Each player chooses one, two, or three from a deck of cards on the table before them, using gold louis d’or as their stake. Slowly the croupier takes his pack, discards the uppermost card, plays the next two—the loser and the winner—and places them in front of him. Winning depends on players having selected the same number as the second card dealt by the croupier (suits are irrelevant), so long as he does not deal two cards of the same face value, in which case the banker also wins. The dealing continues, players betting on every draw until three cards remain. The room is transfixed for the final turn, when the players must guess the cards in order of appearance. Inevitably, Law triumphs over most. He scoops the gold coins he has accumulated into the leather purses he has brought with him, leaving the losers, ruefully, to review their depleted wealth. Once again he has apparently defied the laws of chance and emerged spectacularly victorious.
Few among those present perceive that he has been assisted by anything more than unusual good fortune. Years later his closest acquaintances, such as the Duc de Saint-Simon, failed fully to understand his gaming victories, and described him as “the kind of man, who without ever cheating, continually won at cards by the consummate art (that seemed incredible to me) of his methods of play.” In fact, success on this scale has almost nothing to do with luck or consummate art but lay in ensuring that the odds are stacked heavily in his favor. Even when not in the lucrative role of banker, by marshaling a remarkable mathematical intellect and employing his understanding of complex probability theory, of which few are aware, Law was able to measure with astonishing accuracy the likelihood that a given card would appear. To him there was little doubt about the evening’s outcome.

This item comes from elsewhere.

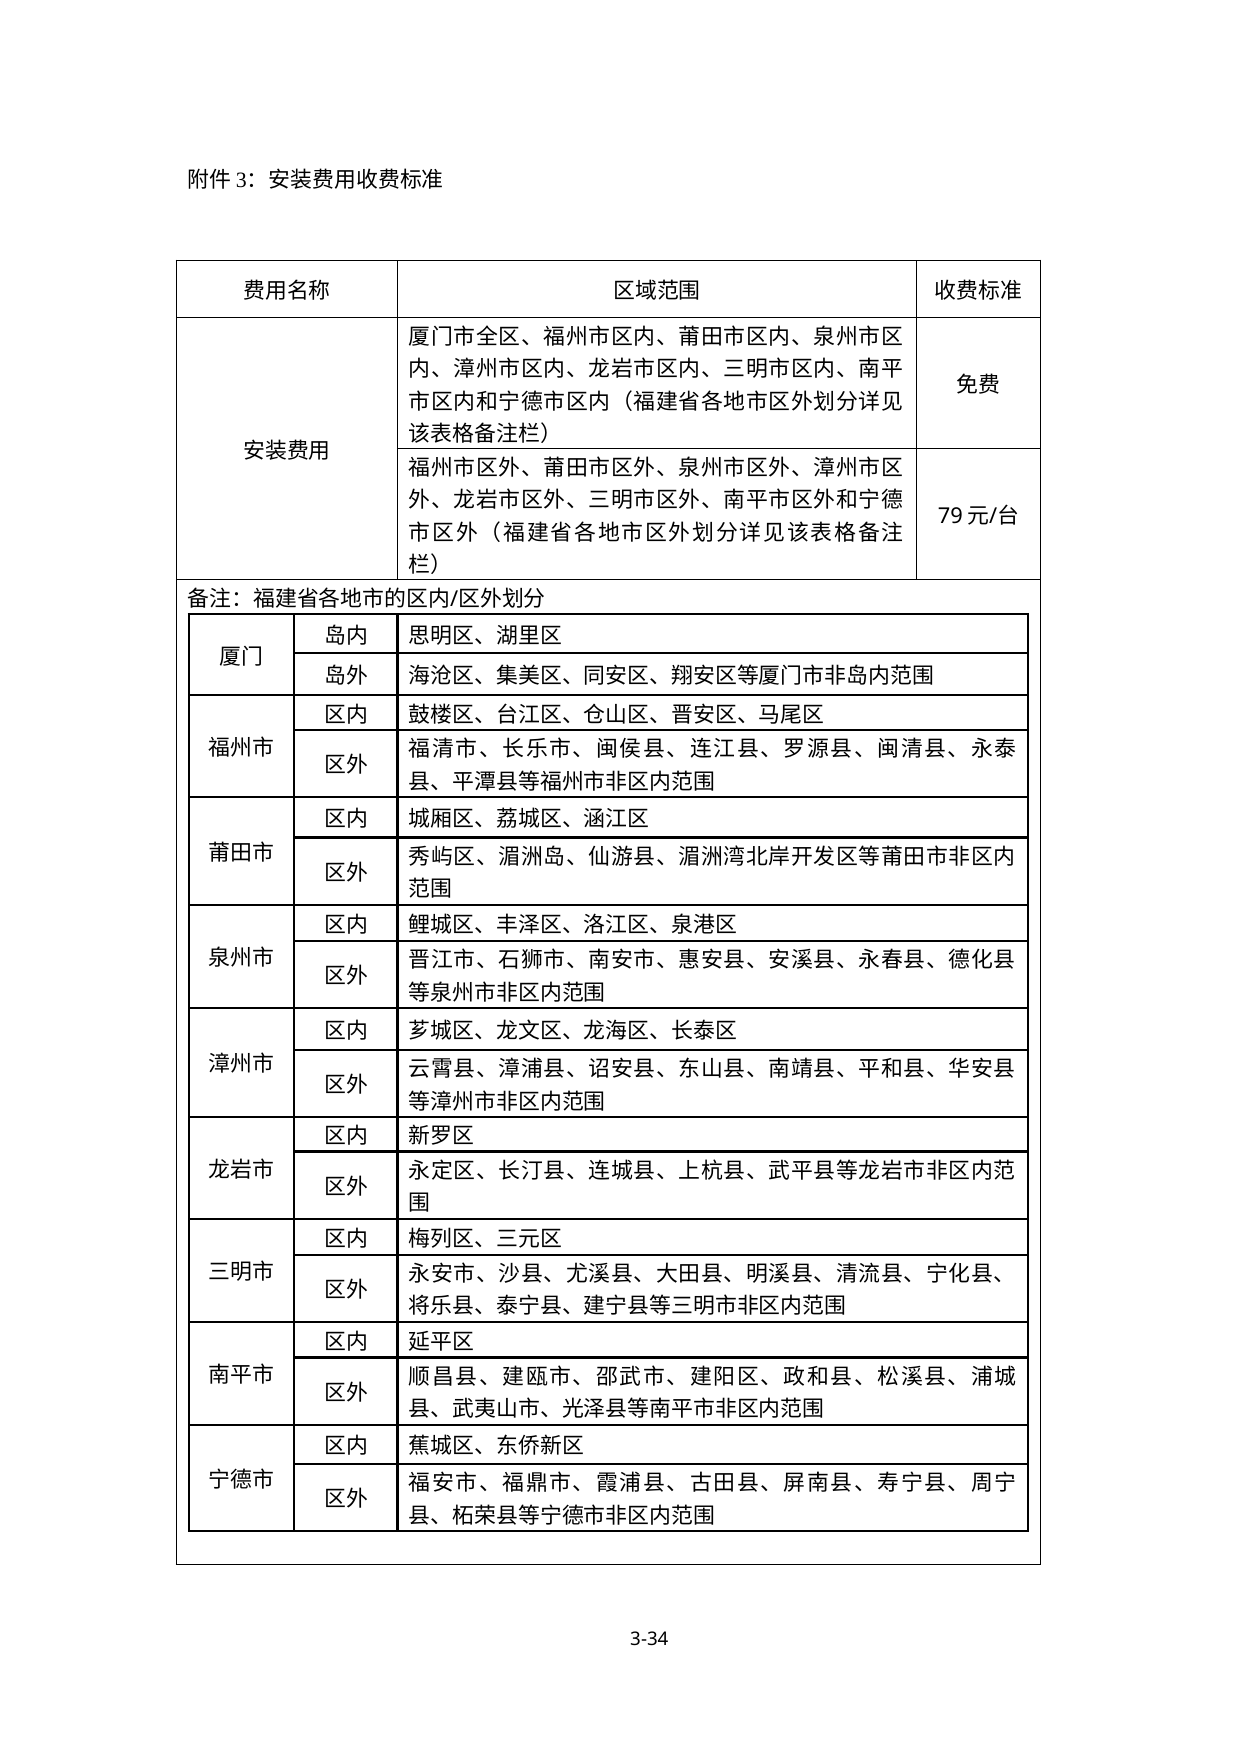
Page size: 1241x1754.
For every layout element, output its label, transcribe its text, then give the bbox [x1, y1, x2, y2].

Not far from the opulent interior of La Duclos’s salon, in a plain but comfortably appointed apartment of the Benedictine Priory in Faubourg St. Antoine, was one of the few men in Paris to whom John Law’s success was of pressing concern. Marc René de Voyer de Paulmy, Marquis d’Argenson, Paris’s superintendent of police, was as physically unattractive as Law was outwardly engaging, with sallow skin and deep-socketed eyes. He was noted chiefly for his “subtle mind” and “natural intelligence,” and his business—others’ secrets—was a métier at which he excelled. As the eagle-eyed Duc de Saint-Simon remarked, “There was no inhabitant [of Paris] whose daily conduct and habits he did not know.”
D’Argenson relished sophisticated company and felt easy in the elite world to which John Law’s gaming skills had given him access. During the decade he had held his position, Law’s sporadic appearances and extraordinary successes had grown increasingly perturbing. D’Argenson was convinced that John Law was filling some secret role for the British, or that he constituted some other even more insidious threat. His unease deepened when, despite every attempt to find out more about Law, intelligence was discovered to be worryingly sparse. Some said he was a fugitive from British justice, that he had escaped from prison, where he had been sentenced to death by hanging for killing a man. His fortune was variously rumored to have come from gaming tables in Vienna, Rome, Venice, Genoa, Brussels, and The Hague, or from an inherited Scottish estate. But all this was hearsay and speculation. A year earlier, when d’Argenson discovered Law intent on masterminding a dangerous scheme that might undermine France’s economy—the introduction of paper money to France—he had expelled him from Paris. Now the King’s foreign minister, the Marquis de Torcy, had informed him that not only was Law back without a passport but that “his intentions are not good,” and that “he is serving our enemies as a spy.” Torcy was worried and wanted to know more. D’Argenson, equally disturbed, had attempted for some weeks to track Law down. The quarry had proved elusive.